02 de junho de 2025

Fraude no INSS: entregando o ouro ao bandido

Por José Carlos Sá

A apuração da fraude no INSS se aproxima do Congresso Nacional (Desenho J. Bosco/O Liberal – Belém – PA)

Precisou um escândalo abalar a República para que o assunto saísse das conversas informais em mesas de dominó e ocupasse as manchetes dos principais veículos de comunicação do país.

Estou falando da fraude no INSS, revelada ao público em abril passado, quando a Polícia Federal deflagrou a Operação Sem Desconto, resultando na prisão de algumas pessoas e na queda do (omisso) ministro da Previdência, Carlos Lupi, presidente do PDT.

A cada dia, novos detalhes da trama são revelados. O esquema, que movimentou uma quantia ainda não totalmente conhecida, já é estimado em mais de R$6 bilhões.

O golpe consistia em realizar descontos indevidos nos pagamentos dos aposentados, desviando valores para associações sindicais, algumas criadas exclusivamente para essa finalidade.

Mas esse não é o único golpe contra os idosos que dependem da aposentadoria. Outros dois métodos muito comuns são os empréstimos consignados e os serviços de escritórios de advocacia “especialistas” em processar a Previdência para aumentar benefícios

Aliás, já tentaram me fisgar nessas duas armadilhas.

“Eficiência” no assédio

Quando minha aposentadoria foi aprovada, fui chamado para assinar a papelada na agência bancária determinada pelo INSS.

Menos de vinte minutos depois, antes mesmo de chegar em casa, já havia recebido seis ofertas de empréstimos consignados pelo WhatsApp. Desses empréstimos em que as parcelas são descontadas antes de você ver o holerite.

Nestes quase seis anos como aposentado, é raro passar uma semana sem receber ofertas de crédito ou serviços advocatícios — todos, é claro, supostamente destinados a “melhorar” meu benefício.

A última investida chegou na minha caixa de e-mail, por meio de uma carta mal redigida, na qual um advogado de outro estado alegava que o INSS estava me pagando menos do que devia e se oferecia para resgatar a diferença.

Respondi agradecendo e fiquei pensando: Isso é golpe ou realmente minha aposentadoria está errada? E, se estiver errada… como eles sabem e eu não?

Hoje, a CNN Brasil esclareceu muitas dessas dúvidas. O repórter Pedro Duran publicou uma reportagem expondo uma empresa que vende listas de aposentados para que escritórios de advocacia ofereçam serviços.

Essas listas contêm nome completo, CPF, data de nascimento, endereço completo, nome da mãe, valor da aposentadoria, telefones e e-mails. E mais: as listas têm até 46 colunas de dados, incluindo informações restritas do sistema do INSS e Dataprev, como: Data de início do benefício, margem disponível para novos empréstimos consignados e total de contratos de empréstimos ativos.

O esquema comercializa uma lista de 500 nomes por R$150,00; já um banco de 10 mil nomes sai por R$450,00 — um valor irrisório para um futuro golpista.

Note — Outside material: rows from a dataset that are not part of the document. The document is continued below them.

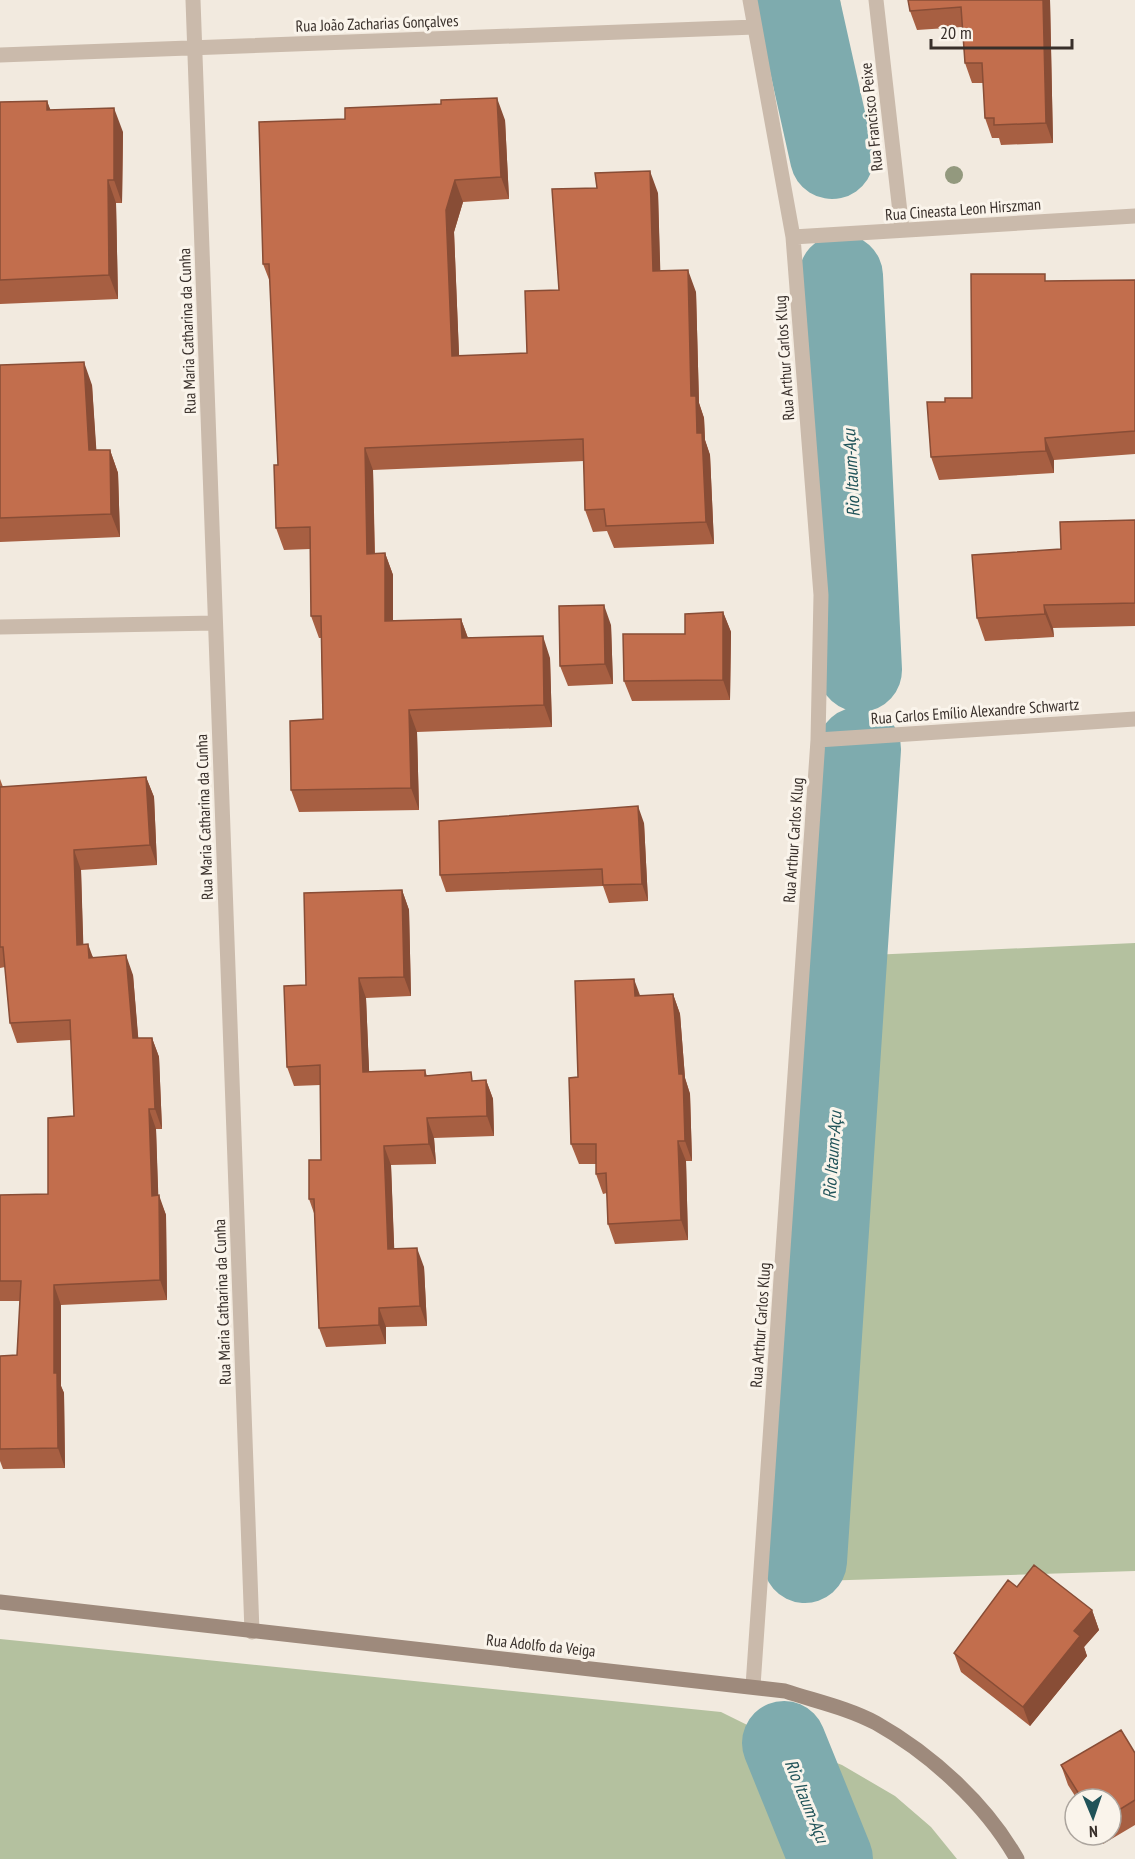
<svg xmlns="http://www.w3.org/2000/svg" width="1135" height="1859" viewBox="0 0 1135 1859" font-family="'PT Sans Narrow',sans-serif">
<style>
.green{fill:#b4c19f}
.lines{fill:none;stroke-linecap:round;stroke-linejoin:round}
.river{stroke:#7eabae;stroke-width:84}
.street{stroke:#cabaab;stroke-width:15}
.secondary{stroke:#9e8a7c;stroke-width:15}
.tree{fill:#93997e}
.wall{fill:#a75f42}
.shaded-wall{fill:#884d36}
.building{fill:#c26e4d;stroke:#884d36;stroke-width:1.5}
.labels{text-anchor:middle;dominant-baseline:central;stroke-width:6;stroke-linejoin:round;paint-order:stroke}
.street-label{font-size:16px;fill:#382f2a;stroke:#faf4eb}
.water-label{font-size:18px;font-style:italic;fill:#205359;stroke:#faf4eb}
</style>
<rect width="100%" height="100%" fill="#f2eadf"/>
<path class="green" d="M 793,0 L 840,0 L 843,19 L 798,24 Z
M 1135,943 L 1135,1571 L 785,1582 L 827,957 Z
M 0,1639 L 721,1712 L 784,1743 L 842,1765 L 895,1796 L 931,1827 L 957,1859 L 0,1859 Z"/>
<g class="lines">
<path class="river" d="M 797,0 L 832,157
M 841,276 L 860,670
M 805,1561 L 859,749
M 784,1743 L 831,1859"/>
<path class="street" d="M 193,0 L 252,1632
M 750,0 L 793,237 L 821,595 L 818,740 L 753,1686
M 876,0 L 902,230
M 0,55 L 755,27
M 793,237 L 1135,216
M 0,627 L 215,623
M 818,740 L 1135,719"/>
<path class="secondary" d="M 0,1602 L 785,1691 C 815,1701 848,1708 876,1723 C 931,1754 986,1804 1017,1859"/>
</g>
<circle class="tree" cx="954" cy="175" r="9"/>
<path class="wall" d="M 908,0 L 1050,0 L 1053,143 L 1001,145 L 999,138 L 992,138 L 985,118 L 983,83 L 972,83 L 965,63 L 962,27 L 917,30 L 910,11 Z
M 47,101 L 50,110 L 123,132 L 122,203 L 116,203 L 118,299 L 0,304 L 0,102 Z
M 505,120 L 509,199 L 463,202 L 454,232 L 459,356 L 527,353 L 559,290 L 658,193 L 660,271 L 696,292 L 699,403 L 704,418 L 705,440 L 710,455 L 714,544 L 614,548 L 607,531 L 593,532 L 585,510 L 584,461 L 373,470 L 375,554 L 385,553 L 393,575 L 393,621 L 461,619 L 468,638 L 550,658 L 552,727 L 417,732 L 419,810 L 299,812 L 291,790 L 323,719 L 321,638 L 319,638 L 311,616 L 310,549 L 284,550 L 276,528 L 278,465 L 270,282 L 263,264 Z
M 1135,280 L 1135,454 L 1054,460 L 1054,473 L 939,480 L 931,457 L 945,402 L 972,398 L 1047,281 Z
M 0,365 L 92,385 L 96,450 L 110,450 L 118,473 L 120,537 L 0,542 Z
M 1135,520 L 1135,626 L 1053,628 L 1054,637 L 985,641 L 977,618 L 1061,549 Z
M 723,612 L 731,632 L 730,700 L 632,701 L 624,681 L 685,634 Z
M 611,625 L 613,684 L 568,686 L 560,666 Z
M 146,777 L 154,797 L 157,865 L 81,870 L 83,944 L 93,957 L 133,975 L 138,1038 L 152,1038 L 159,1057 L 162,1129 L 156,1129 L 158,1195 L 166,1215 L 167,1300 L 61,1305 L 61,1386 L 64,1393 L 65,1468 L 3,1469 L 0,1461 L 0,1356 L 17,1355 L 20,1301 L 0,1301 L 0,1195 L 48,1194 L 74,1116 L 71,1040 L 17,1043 L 10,1023 L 5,967 L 0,968 L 0,779 L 3,787 Z
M 644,823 L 648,901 L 609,903 L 603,886 L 446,892 L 440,875 Z
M 402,890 L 409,910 L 411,996 L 366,998 L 369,1071 L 425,1070 L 427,1076 L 474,1081 L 486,1080 L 493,1099 L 494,1136 L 434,1138 L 436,1164 L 391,1165 L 394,1249 L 424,1267 L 427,1326 L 386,1327 L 386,1344 L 326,1347 L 319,1328 L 315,1216 L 309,1199 L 321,1160 L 320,1085 L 294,1086 L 287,1067 L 306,985 Z
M 673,994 L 680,1014 L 685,1078 L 690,1094 L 692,1161 L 686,1161 L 688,1240 L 615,1244 L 608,1224 L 607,1193 L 603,1194 L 596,1174 L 596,1164 L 579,1164 L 571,1144 L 578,1077 L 640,996 Z
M 1017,1587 L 1092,1610 L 1099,1630 L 1084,1647 L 1087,1656 L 1030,1726 L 961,1672 L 954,1653 Z
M 1135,1753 L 1135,1825 L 1103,1844 L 1098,1835 L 1111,1835 L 1111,1799 L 1077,1799 L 1068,1785 L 1061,1765 Z"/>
<path class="shaded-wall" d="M 1043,0 L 1050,0 L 1053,143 L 1046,123 Z
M 497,98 L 505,120 L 509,199 L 501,177 Z
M 47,101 L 56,124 L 47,110 Z
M 114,108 L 123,132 L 122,203 L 114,180 Z
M 650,171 L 658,193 L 661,293 L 653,271 Z
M 108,180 L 116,203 L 118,299 L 109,275 Z
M 455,180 L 463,202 L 454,232 L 460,378 L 452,356 L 446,210 Z
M 688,270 L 696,292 L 699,403 L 704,418 L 705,440 L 710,455 L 714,544 L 706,522 L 697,433 L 691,396 Z
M 84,362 L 92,385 L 98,474 L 89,450 Z
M 1045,438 L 1054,460 L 1054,473 L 1046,451 Z
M 365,448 L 373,470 L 375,576 L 367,554 Z
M 110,450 L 118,473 L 120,537 L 111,514 Z
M 385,553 L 393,575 L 393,643 L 385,621 Z
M 604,605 L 611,625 L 613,684 L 605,664 Z
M 1044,605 L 1053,628 L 1054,637 L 1045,614 Z
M 723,612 L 731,632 L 730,700 L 723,680 Z
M 461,619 L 469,641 L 462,638 Z
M 543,636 L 550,658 L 552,727 L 544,705 Z
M 409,710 L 417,732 L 419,810 L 411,788 Z
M 146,777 L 154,797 L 157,865 L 150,845 Z
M 638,806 L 644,823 L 648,901 L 642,884 Z
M 74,850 L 81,870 L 84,965 L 77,945 Z
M 402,890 L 409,910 L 411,996 L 404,977 Z
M 88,944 L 95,963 L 89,958 Z
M 126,955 L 133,975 L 140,1058 L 133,1038 Z
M 359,978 L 366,998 L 370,1091 L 363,1072 Z
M 634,979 L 641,998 L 635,996 Z
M 673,994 L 680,1014 L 685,1078 L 690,1094 L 692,1161 L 685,1141 Z
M 152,1038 L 159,1057 L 162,1129 L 155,1109 Z
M 486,1080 L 493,1099 L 494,1136 L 487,1116 Z
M 149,1109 L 156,1129 L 159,1215 L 152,1196 Z
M 427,1118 L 434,1138 L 436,1164 L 429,1144 Z
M 678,1141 L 686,1161 L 688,1240 L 681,1220 Z
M 384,1146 L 391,1165 L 395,1268 L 388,1249 Z
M 159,1195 L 166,1215 L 167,1300 L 160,1280 Z
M 417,1248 L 424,1267 L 427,1326 L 420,1306 Z
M 54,1285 L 61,1305 L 61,1386 L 64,1393 L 65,1468 L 58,1448 L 54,1373 Z
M 379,1308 L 386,1327 L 386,1344 L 379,1325 Z
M 1092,1610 L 1099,1630 L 1084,1647 L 1087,1656 L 1030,1726 L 1023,1707 L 1074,1631 Z"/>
<path class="building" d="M 908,0 L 1043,0 L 1046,123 L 994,125 L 994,118 L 985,118 L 982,63 L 965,63 L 961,7 L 910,11 Z
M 497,98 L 501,177 L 455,180 L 446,210 L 452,356 L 527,353 L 525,291 L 559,290 L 552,189 L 597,188 L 595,173 L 650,171 L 653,271 L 688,270 L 691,396 L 696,396 L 697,433 L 702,433 L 706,522 L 606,526 L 604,509 L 585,510 L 583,439 L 365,448 L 367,554 L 385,553 L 385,621 L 461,619 L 462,638 L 543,636 L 544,705 L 409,710 L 411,788 L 291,790 L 290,721 L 323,719 L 321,616 L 311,616 L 310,527 L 276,528 L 274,465 L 278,465 L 269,264 L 263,264 L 259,122 L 345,119 L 345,108 L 441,104 L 441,100 Z
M 47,101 L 47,110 L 114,108 L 114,180 L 108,180 L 109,275 L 0,280 L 0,102 Z
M 971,274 L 1045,274 L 1045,281 L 1135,280 L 1135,431 L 1045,438 L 1046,451 L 931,457 L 927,402 L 945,402 L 945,398 L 972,398 Z
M 84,362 L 89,450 L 110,450 L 111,514 L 0,518 L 0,365 Z
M 1135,520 L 1135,603 L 1044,605 L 1045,614 L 977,618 L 972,555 L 1061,549 L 1060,522 Z
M 604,605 L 605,664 L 560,666 L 559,606 Z
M 723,612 L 723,680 L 624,681 L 623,634 L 685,634 L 685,614 Z
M 146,777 L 150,845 L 74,850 L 77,945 L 88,944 L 89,958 L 126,955 L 133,1038 L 152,1038 L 155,1109 L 149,1109 L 152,1196 L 159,1195 L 160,1280 L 54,1285 L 54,1373 L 57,1373 L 58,1448 L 0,1449 L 0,1356 L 17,1355 L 21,1281 L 0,1281 L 0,1195 L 48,1194 L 48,1118 L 74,1116 L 70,1020 L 10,1023 L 3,947 L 0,947 L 0,787 Z
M 638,806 L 642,884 L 603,885 L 602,869 L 440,875 L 439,821 Z
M 402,890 L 404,977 L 359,978 L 363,1072 L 425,1070 L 425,1076 L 471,1072 L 472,1081 L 486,1080 L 487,1116 L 427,1118 L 429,1144 L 384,1146 L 388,1249 L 417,1248 L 420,1306 L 379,1308 L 379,1325 L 319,1328 L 314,1199 L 309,1199 L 309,1160 L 321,1160 L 320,1065 L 287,1067 L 284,986 L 306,985 L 304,893 Z
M 634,979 L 635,996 L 673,994 L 679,1074 L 683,1074 L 685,1141 L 678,1141 L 681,1220 L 608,1224 L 606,1173 L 596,1174 L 596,1144 L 571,1144 L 569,1078 L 578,1077 L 575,981 Z
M 1034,1565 L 1092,1610 L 1074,1631 L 1080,1636 L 1023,1707 L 954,1653 L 1008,1580 L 1017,1587 Z
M 1121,1730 L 1135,1753 L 1135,1800 L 1111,1815 L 1111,1799 L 1082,1799 L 1061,1765 Z"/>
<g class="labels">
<g class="street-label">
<text transform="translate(377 23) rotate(-2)">Rua João Zacharias Gonçalves</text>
<text transform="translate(871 117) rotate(-96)">Rua Francisco Peixe</text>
<text transform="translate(963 209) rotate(-4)">Rua Cineasta Leon Hirszman</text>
<text transform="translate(187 331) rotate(-92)">Rua Maria Catharina da Cunha</text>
<text transform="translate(784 358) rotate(-94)">Rua Arthur Carlos Klug</text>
<text transform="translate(975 711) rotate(-4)">Rua Carlos Emílio Alexandre Schwartz</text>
<text transform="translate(204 817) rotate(-92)">Rua Maria Catharina da Cunha</text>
<text transform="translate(793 840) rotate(-86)">Rua Arthur Carlos Klug</text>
<text transform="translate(222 1302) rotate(-92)">Rua Maria Catharina da Cunha</text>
<text transform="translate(760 1325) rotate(-86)">Rua Arthur Carlos Klug</text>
<text transform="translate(541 1645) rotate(6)">Rua Adolfo da Veiga</text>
</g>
<g class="water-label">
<text transform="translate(851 473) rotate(-93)">Rio Itaum-Açu</text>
<text transform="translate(832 1155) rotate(-86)">Rio Itaum-Açu</text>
<text transform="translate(807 1801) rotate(68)">Rio Itaum-Açu</text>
</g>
</g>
<g transform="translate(1093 1817) rotate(178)"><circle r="28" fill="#faf4eb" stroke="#aca59e" stroke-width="1.5"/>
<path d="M0-4.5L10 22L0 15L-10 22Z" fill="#205359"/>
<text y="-9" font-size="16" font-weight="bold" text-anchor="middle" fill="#382f2a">N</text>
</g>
<path d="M931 39v9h141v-9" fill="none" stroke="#382f2a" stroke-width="3"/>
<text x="940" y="39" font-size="18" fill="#382f2a" stroke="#faf4eb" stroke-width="4.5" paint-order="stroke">20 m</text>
</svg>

A reportagem ouviu um advogado especialista em Previdência, ele também é assediado com ofertas dessas listas revelando que a fraude dos descontos é apenas “a ponta do iceberg” de um INSS vulnerável, com um sistema de segurança crítico.

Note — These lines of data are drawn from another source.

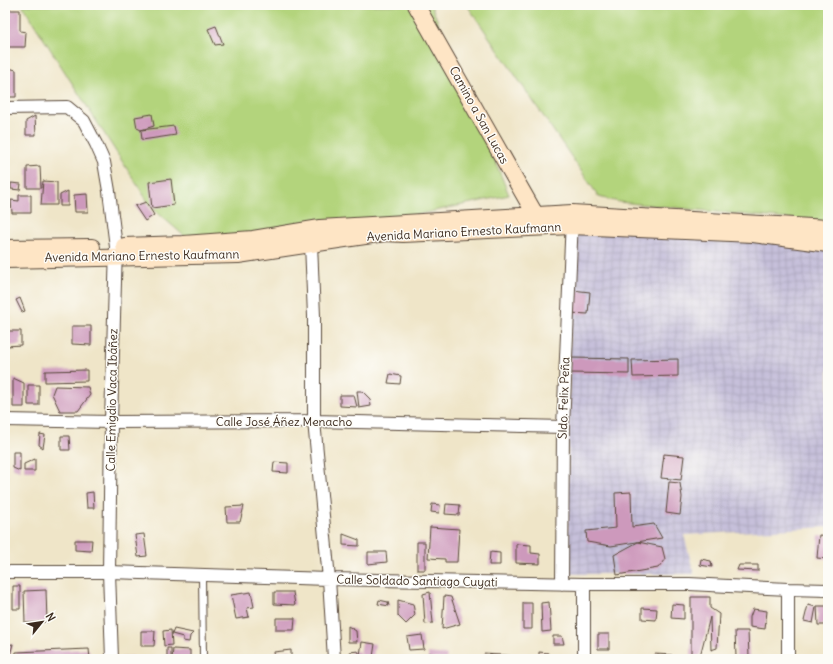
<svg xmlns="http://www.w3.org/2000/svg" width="833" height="664" font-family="Delius,sans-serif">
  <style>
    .industrial { fill: url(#industrial-grid) }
    .grass { fill: #b3d47c; stroke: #777f4d }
    .building { fill: #cd99bc }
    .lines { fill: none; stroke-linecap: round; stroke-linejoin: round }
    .lane-casing { stroke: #564638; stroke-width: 8 }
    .street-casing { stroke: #564638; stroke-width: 14 }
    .secondary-casing { stroke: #564638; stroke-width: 18 }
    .lane { stroke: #fff; stroke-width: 6 }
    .street { stroke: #fff; stroke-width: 12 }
    .secondary { stroke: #fee5c5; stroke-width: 16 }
    .labels { text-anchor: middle; stroke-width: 3; stroke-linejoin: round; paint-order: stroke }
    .street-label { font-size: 12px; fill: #3b2a1e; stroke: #fdfcf7 }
  </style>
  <defs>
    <pattern id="industrial-grid" width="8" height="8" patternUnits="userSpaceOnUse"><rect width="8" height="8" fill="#c6c0da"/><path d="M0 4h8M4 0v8" fill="none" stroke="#aba5bb"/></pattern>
  </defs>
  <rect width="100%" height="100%" fill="#fdfcf7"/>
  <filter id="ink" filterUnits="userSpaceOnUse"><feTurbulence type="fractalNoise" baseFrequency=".025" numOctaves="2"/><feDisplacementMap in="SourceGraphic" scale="8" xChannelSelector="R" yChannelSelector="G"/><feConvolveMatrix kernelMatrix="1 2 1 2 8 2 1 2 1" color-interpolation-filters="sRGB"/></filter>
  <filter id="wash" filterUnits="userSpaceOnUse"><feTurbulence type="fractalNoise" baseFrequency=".012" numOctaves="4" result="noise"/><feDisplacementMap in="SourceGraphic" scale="16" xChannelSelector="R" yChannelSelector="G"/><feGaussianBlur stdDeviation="0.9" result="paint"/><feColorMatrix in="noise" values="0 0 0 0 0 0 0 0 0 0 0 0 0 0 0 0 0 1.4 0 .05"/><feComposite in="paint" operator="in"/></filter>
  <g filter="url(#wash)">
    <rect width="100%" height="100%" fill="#efe5c8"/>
    <path class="industrial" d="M571 226 828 234V527L684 535 694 574H567Z"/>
    <path class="grass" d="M22 5H431L509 195 312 237 189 240 152 208Z
      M467 5H828V223L619 202 599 197Z"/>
    <g id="blocks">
      <path class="building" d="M7 10H20V31L26 32 25 47H5V31H7Z
        M216 26 223 44 215 45 208 29Z
        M5 67 16 70V97H5Z
        M152 114 154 126 141 130 137 128 135 117Z
        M35 116 36 135H26V121Z
        M174 126 176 135 142 140 141 130Z
        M40 166 41 188H27V167Z
        M171 179 174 205 152 208 149 182Z
        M43 181 57 182V205H41Z
        M11 183 21 184 20 190 11 189Z
        M68 191V206H60V195Z
        M87 194 88 212H75L74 195Z
        M19 195H31V213H12L11 200 19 201Z
        M5 200H6L7 212H5Z
        M146 202 154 215 145 221 135 206Z
        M572 290 590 292 588 314 570 313Z
        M20 298 25 311 22 312 16 300Z
        M72 326H91V345L72 344Z
        M7 331H21V345L7 346Z
        M570 358 629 359V374L570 373Z
        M678 359V376L633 377 632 360Z
        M87 370V381L45 382V371Z
        M390 374 401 376 400 384 388 383Z
        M13 378 24 383V407H13Z
        M28 385H39V405H28Z
        M55 386 88 387 90 395 78 411H60L52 394Z
        M357 391H362L370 399 371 406 359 408Z
        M340 395H354L357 407 340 406Z
        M40 434 45 435 43 448 39 445Z
        M61 436H69L70 450H61Z
        M13 452H20V471L13 468Z
        M664 454 684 456 681 480 661 478Z
        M35 459V471H24V464Z
        M274 462 288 463V473L273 472Z
        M669 482 680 483 682 497 680 515 666 513Z
        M93 492 94 508H87L86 493Z
        M631 492 632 527 654 524 662 538 611 546 587 542 586 531 616 528 615 493Z
        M432 504 440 505 439 513 431 512Z
        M446 504 460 505 459 515 445 514Z
        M244 506 240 522H227L226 507Z
        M430 527 459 529 457 562H445V559L428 558Z
        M144 534 147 556 138 557 135 535Z
        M343 534 359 540V546L343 545Z
        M819 535 828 536V559L817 558Z
        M75 540H92L91 551 75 550Z
        M417 542H425V570H417Z
        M638 542 662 547 665 559 658 568 617 575 614 555Z
        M516 544 531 545V553L540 554V564L516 563Z
        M368 552H386L387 562 368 564Z
        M490 552 500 553V565H489Z
        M701 559 711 561 712 567 700 565Z
        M739 565H758V571L737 570Z
        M13 586H20V609H13Z
        M46 590 47 622 25 623 24 591Z
        M251 592 254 607 247 608 249 617 236 619 231 595Z
        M274 592H293L295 605 274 604Z
        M430 592 433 623 425 624 423 594Z
        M444 596 451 597 460 624 442 629Z
        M691 597H710V608L719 614 717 648 711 650 710 617 700 656H691Z
        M379 600 388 602 389 606 378 604Z
        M398 600 413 604 415 615 406 624 398 616Z
        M549 602 551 631 542 632 541 603Z
        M523 603H532V629H523Z
        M672 604 684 605V619L671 618Z
        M808 605 816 607 813 623 804 621Z
        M817 606H827V625H818Z
        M642 608 657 609 656 620 642 619Z
        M753 609 767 611 765 629 750 627V617Z
        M276 618H295L294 630H276Z
        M348 626 356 631 357 642H348Z
        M174 629 193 633 190 636 189 642 183 641V637L172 634Z
        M171 630 172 645 164 646 163 631Z
        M141 631H155L154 646H141Z
        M735 631H748L749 657H736Z
        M598 634H609V649H598Z
        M422 635 424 649 409 650 407 637Z
        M553 636H562L564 644H553Z
        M362 642 375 644 373 657 360 655Z
        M13 644 9 659H5V645Z
        M167 648H171V658H167Z
        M89 649 90 659H15L16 652Z
        M173 649 190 650V659H172Z
        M291 650V659H275L274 652Z
        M358 651 360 655V659H351L350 652Z
        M539 652 548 653V659H539Z
        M428 653 447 655 446 659H428Z
        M484 654 520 656V659H484Z
        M655 654 672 655 671 659H655Z
        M133 656V659H122V657Z"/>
    </g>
  </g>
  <g filter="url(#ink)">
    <use href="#blocks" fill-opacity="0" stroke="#564638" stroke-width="1"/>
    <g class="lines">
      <g class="lane-casing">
        <path id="lane" d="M202 575 203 659"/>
      </g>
      <g class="street-casing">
        <path id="street" d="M5 108 67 107 84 121 96 144 104 162 109 191 116 247 111 422 109 572 112 659
          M311 244 314 316V421L329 579 334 659
          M5 420 111 422 314 421 563 427
          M5 572H109L329 579 584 584H689L788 589 828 590
          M562 584 563 427 572 219
          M584 584V659
          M788 659V589"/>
      </g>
      <g class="secondary-casing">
        <path id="secondary" d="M416 5 535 214V224
          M124 246 183 244 253 239 320 228 572 213 828 228
          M5 248 92 247
          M5 260 238 255 385 233 403 234 571 226 753 234 828 244"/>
      </g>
      <use href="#lane" class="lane"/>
      <use href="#street" class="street"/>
      <use href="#secondary" class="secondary"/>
    </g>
  </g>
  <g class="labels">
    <g class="street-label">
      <text transform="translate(479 115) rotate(61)" y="4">Camino a San Lucas</text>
      <text transform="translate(464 232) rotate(-3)" y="4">Avenida Mariano Ernesto Kaufmann</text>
      <text transform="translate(142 256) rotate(-1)" y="4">Avenida Mariano Ernesto Kaufmann</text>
      <text transform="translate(564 398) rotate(-88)" y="4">Sldo. Felix Peña</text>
      <text transform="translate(112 400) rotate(-89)" y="4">Calle Emigdio Vaca Ibáñez</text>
      <text x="284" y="426">Calle José Áñez Menacho</text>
      <text transform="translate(417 581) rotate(1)" y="4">Calle Soldado Santiago Cuyati</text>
    </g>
  </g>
  <rect width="833" height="664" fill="none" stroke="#fdfcf7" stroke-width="20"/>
  <g transform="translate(42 622) rotate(60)" stroke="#fdfcf7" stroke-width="3" paint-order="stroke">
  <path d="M0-3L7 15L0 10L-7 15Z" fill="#3b2a1e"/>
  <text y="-6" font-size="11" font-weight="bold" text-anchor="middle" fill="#3b2a1e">N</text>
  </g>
</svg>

E agora, quem poderá nos defender?

A resposta, pelo visto, nem o Chapolin Colorado pode dar. Enquanto escrevia esta crônica, vi que o escândalo já chegou ao Congresso Nacional. Pelo menos 15 políticos, entre senadores e deputados — de partidos à direita e à esquerda — recebiam mesadas das associações que aplicavam os descontos indevidos.